Success! Behavior of environment is correct.


### Evaluate `ShapedChainEnv` by running the cell below.

This trains PPO on the new env and counts the number of states seen.

In [15]:
trainer_config = DEFAULT_CONFIG.copy()
trainer_config['num_workers'] = 2

trainer = PPOTrainer(trainer_config, ShapedChainEnv);
for i in range(5):
    trainer.train()

    from ray.rllib.models import ModelCatalog
env = ShapedChainEnv({})
prepare = ModelCatalog.get_preprocessor(env)
state = env.reset()

done = False
max_state = -1
cumulative_reward = 0

while not done:
    action = trainer.compute_action(state)
    state, reward, done, results = env.step(action)
    max_state = max(max_state, state)
    cumulative_reward += reward

print("Cumulative reward you've received is: {}!".format(cumulative_reward))
print("Max state you've visited is: {}. This is out of {} states.".format(max_state, env.n))
assert (env.n - max_state) < 5, "This policy did not traverse many states."

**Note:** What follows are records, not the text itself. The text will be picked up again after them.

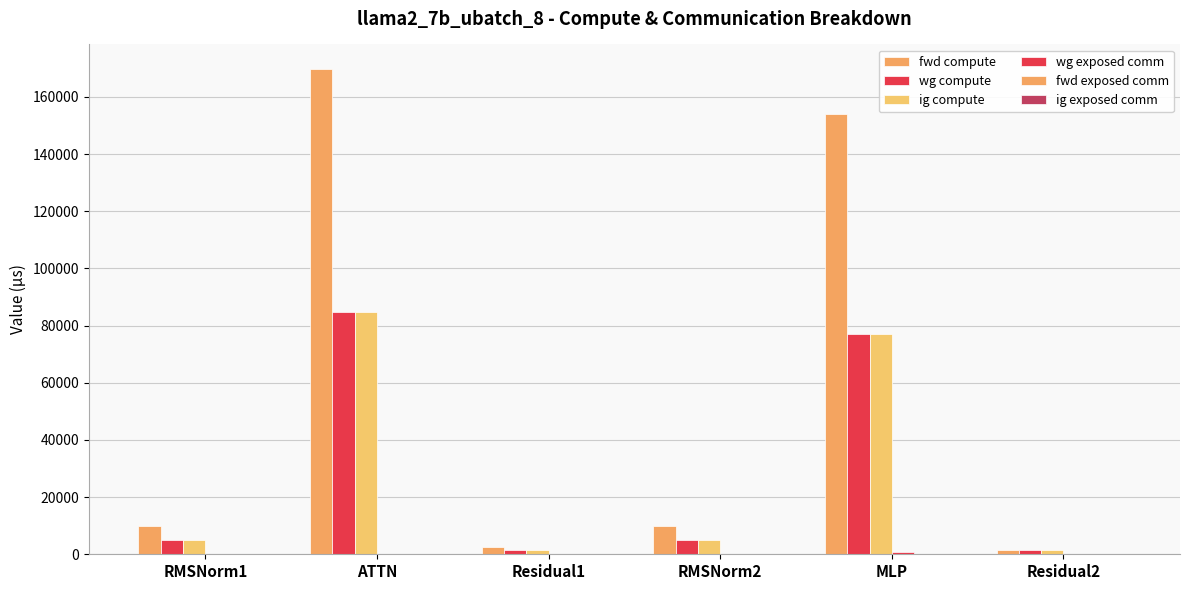

Count the number of data series in this chart.

4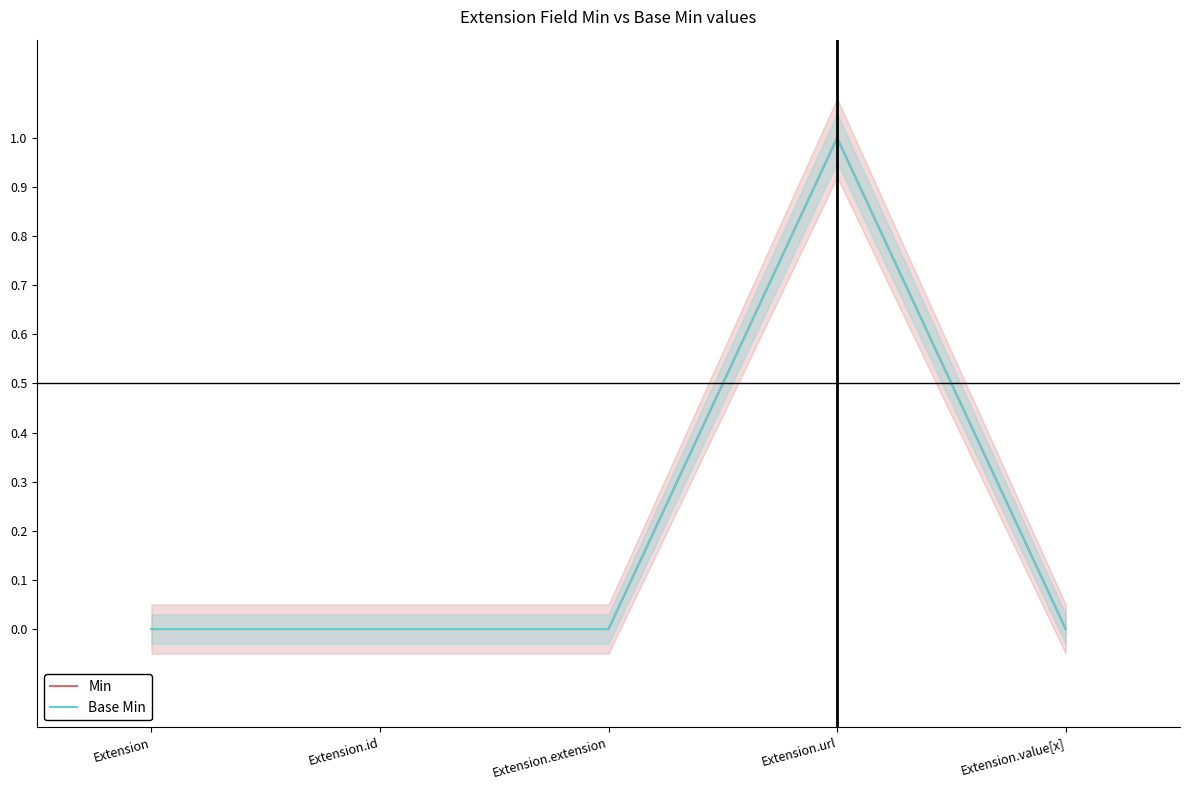

Which category has the highest value across all series?

Extension.url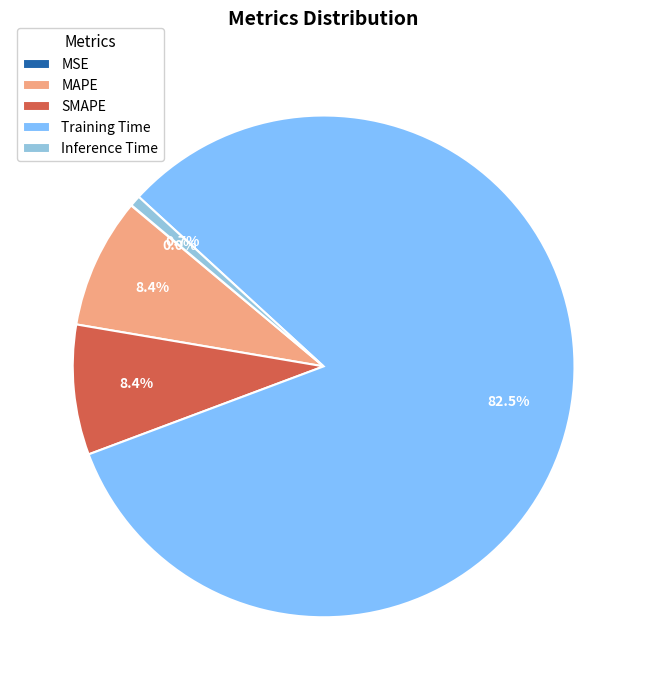

What percentage is the Training Time slice, to the nearest percent?

82%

2019-06-16 19:49:56,645	INFO rollout_worker.py:301 -- Creating policy evaluation worker 0 on CPU (please ignore any CUDA init errors)
2019-06-16 19:49:58,020	INFO rollout_worker.py:719 -- Built policy map: {'default_policy': <ray.rllib.policy.tf_policy_template.PPOTFPolicy object at 0x2823fd208>}
2019-06-16 19:49:58,021	INFO rollout_worker.py:720 -- Built preprocessor map: {'default_policy': <ray.rllib.models.preprocessors.OneHotPreprocessor object at 0x2834cb588>}
2019-06-16 19:49:58,022	INFO rollout_worker.py:333 -- Built filter map: {'default_policy': <ray.rllib.utils.filter.NoFilter object at 0x2834cb668>}
2019-06-16 19:49:58,063	INFO multi_gpu_optimizer.py:79 -- LocalMultiGPUOptimizer devices ['/cpu:0']


Cumulative reward you've received is: -41.129999999999995!
Max state you've visited is: 13. This is out of 100 states.


AssertionError: This policy did not traverse many states.